I stooped down and performed our customary farewell ritual, running my fingertips from his cheeks up to his creased forehead and his temples, over his gray, thinning hair and the scabs of his roughened scalp to behind the ears, plucking along the way all the bad dreams from his head. I opened the invisible sack for him, dropped the nightmares into it, and pulled the drawstrings tight.
There.
Baba made a guttural sound.
Happy dreams, Baba. I’ll see you in two weeks. It occurred to me that we had never been apart for this long before.
As I was walking away, I had the distinct feeling that Baba was watching me. But when I turned to see, his head was down and he was toying with a button on his fidget apron.
Pari is talking about Isabelle and Albert’s house now. She has shown me pictures of it. It is a beautiful, restored Provençal farmhouse made of stone, set up on the Luberon hills, fruit trees and an arbor at the front door outside, terra-cotta tiles and exposed beams inside.
“You could not see in the picture that I showed to you, but it has fantastic view of the Vaucluse Mountains.”
“Are we all going to fit? It’s a lot of people for a farmhouse.”
“Plus on est de fous, plus on rit,” she says. “What is the English? The more the happier?”
“Merrier.”
“Ah voilà. C’est ça.”
“How about the children? Where are they—”
“Pari?”
I look over to her. “Yes?”
She empties her chest of a long breath. “You can give it to me now.”
I nod. I reach into the handbag sitting between my feet.

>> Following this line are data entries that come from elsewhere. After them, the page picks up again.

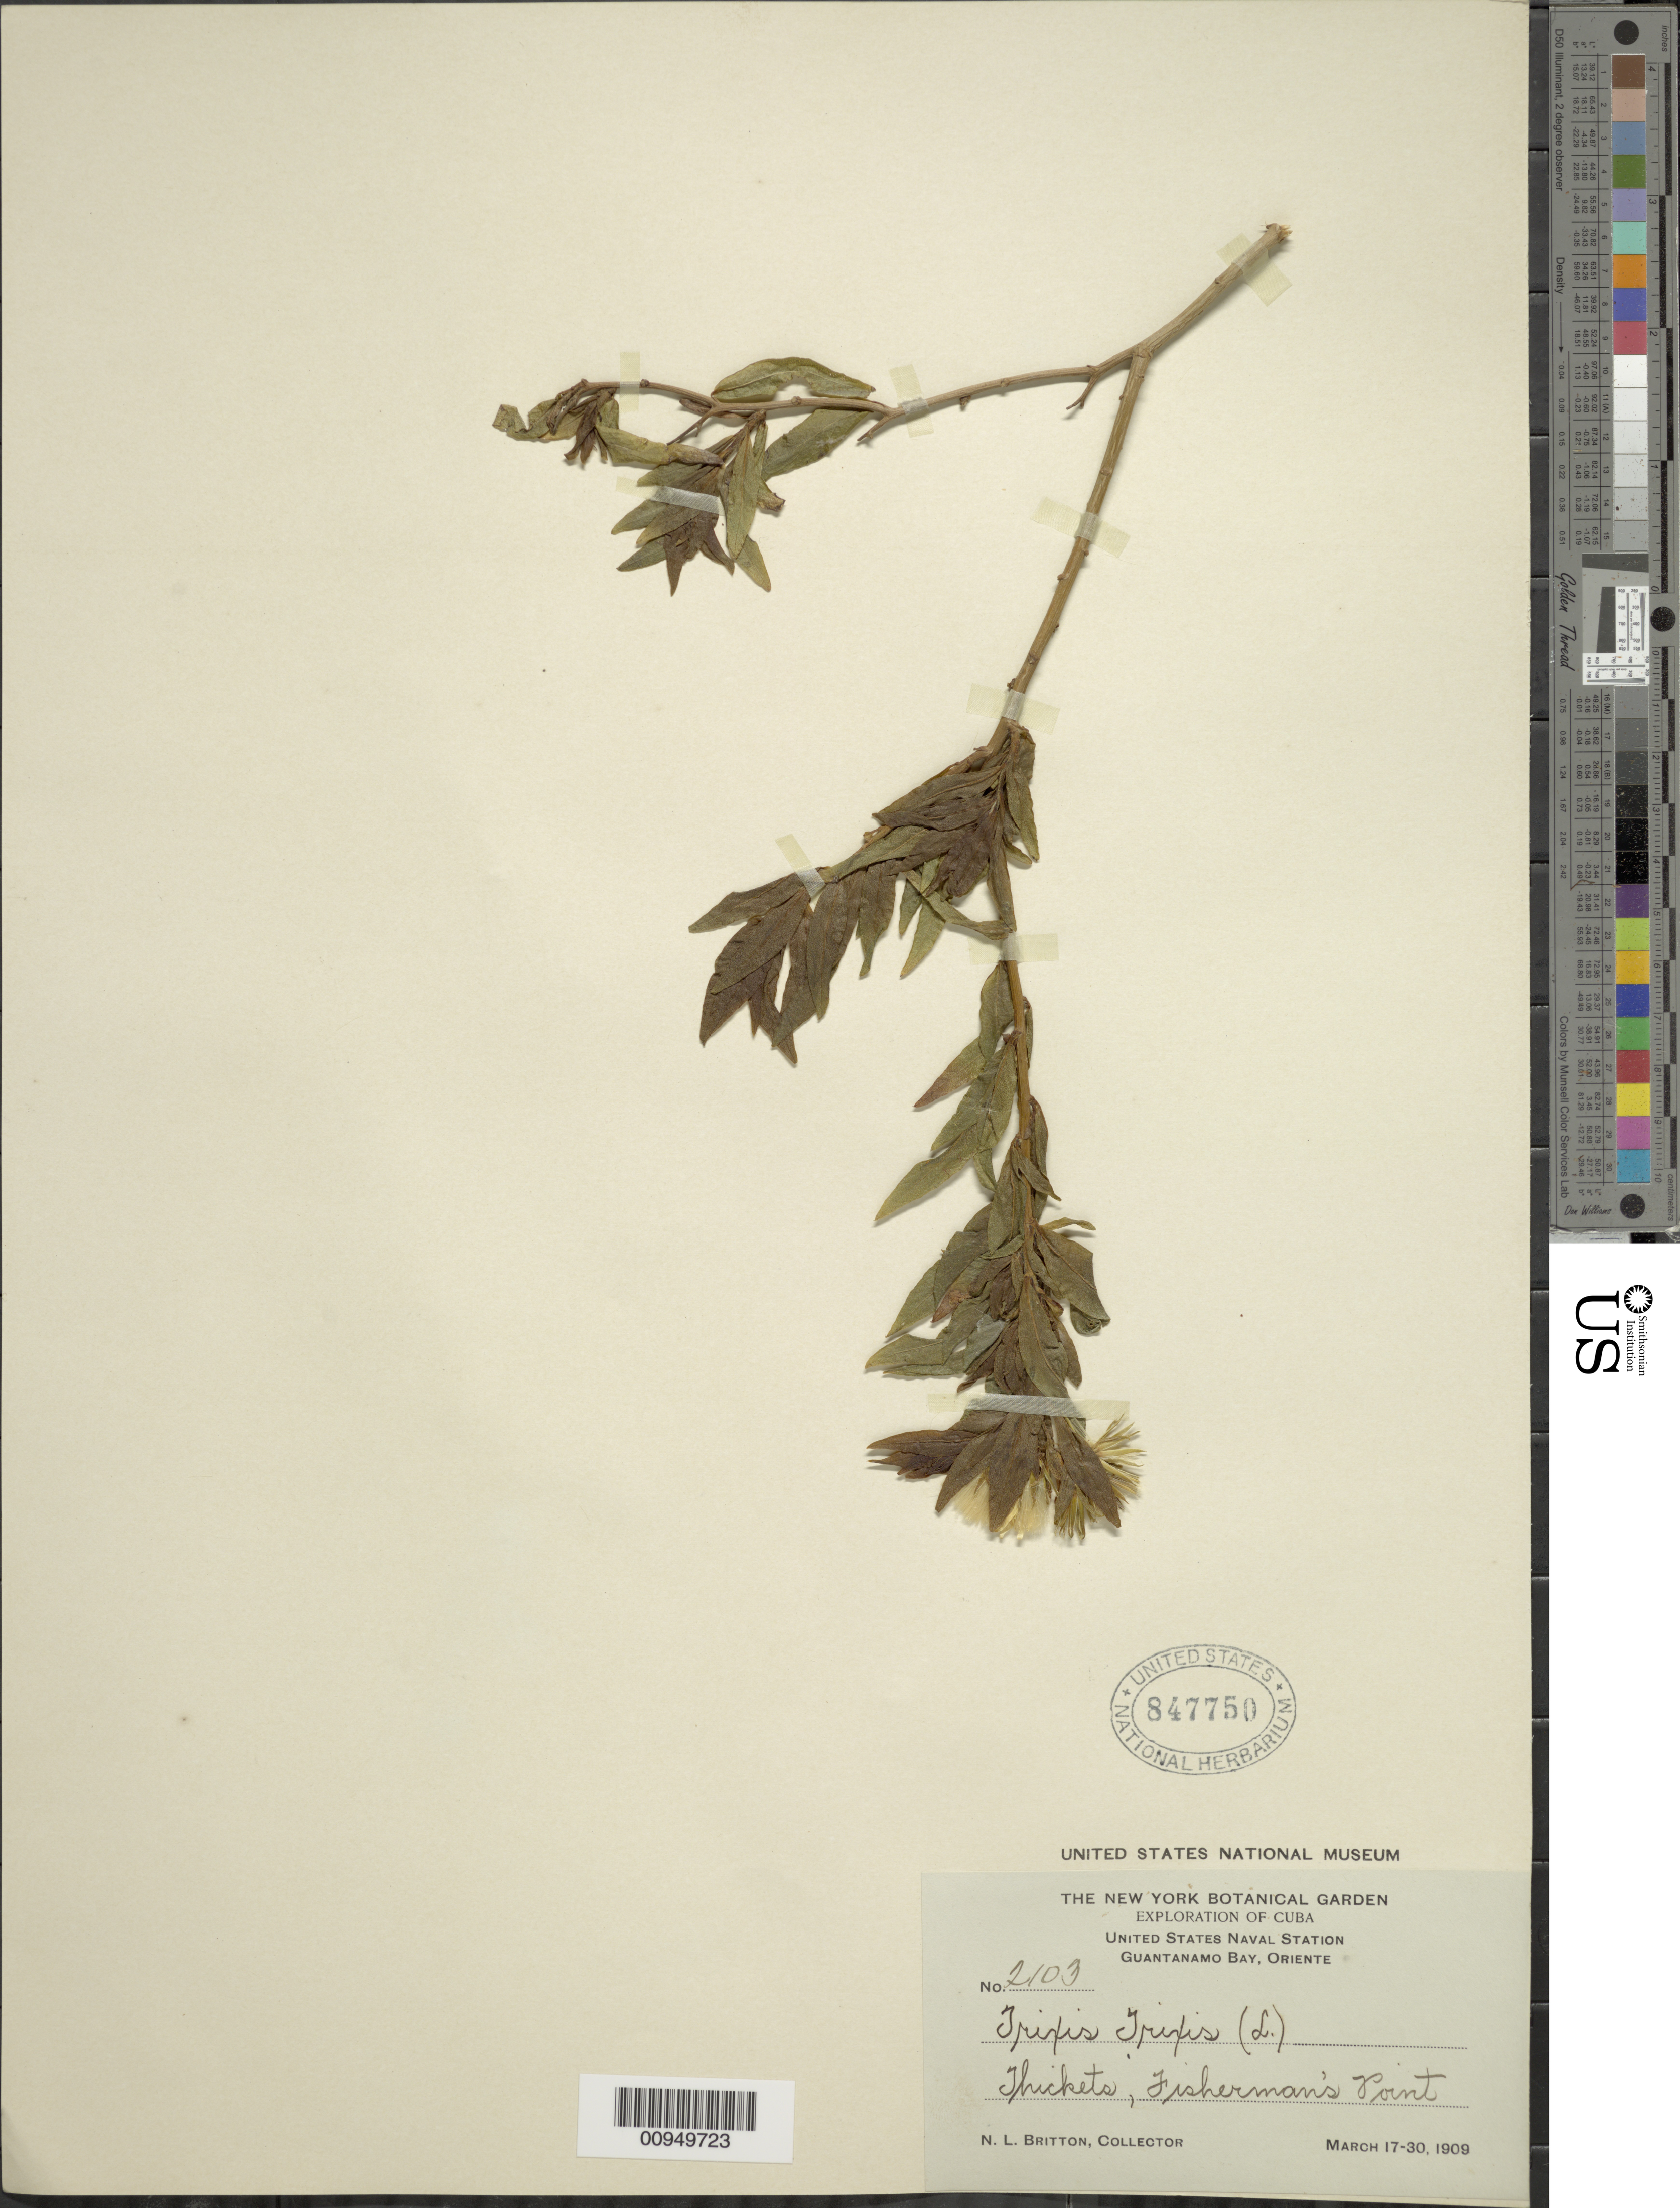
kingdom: Plantae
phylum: Tracheophyta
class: Magnoliopsida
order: Asterales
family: Asteraceae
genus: Trixis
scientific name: Trixis inula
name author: Crantz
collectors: N. Britton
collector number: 2103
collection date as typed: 17 Mar 1909 to 30 Mar 1909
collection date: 1909-03-17/1909-03-30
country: Cuba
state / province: Guantanamo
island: Cuba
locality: Guantánamo Bay, Fisherman's Point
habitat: Thickets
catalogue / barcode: US 847750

I suppose I should have found it months ago when I moved Baba to the nursing home. But when I was packing for Baba, I reached in the hallway closet for the top suitcase, from the stack of three, and was able to fit all of Baba’s clothes in it. Then I finally worked up the nerve to clear my parents’ bedroom. I ripped off the old wallpaper, repainted the walls. I moved out their queen-size bed, my mother’s dresser with the oval vanity mirror, cleared the closets of my father’s suits, my mother’s blouses and dresses sheathed in plastic. I made a pile in the garage for a trip or two to Goodwill. I moved my desk to their bedroom, which I use now as my office and as my study when classes begin in the fall. I emptied the chest at the foot of my bed too. In a trash bag, I tossed all my old toys, my childhood dresses, all the sandals and tennis shoes I had outworn. I couldn’t bear to look any longer at the Happy Birthday and Father’s Day and Mother’s Day cards I had made my parents. I couldn’t sleep at night knowing they were there at my feet. It was too painful.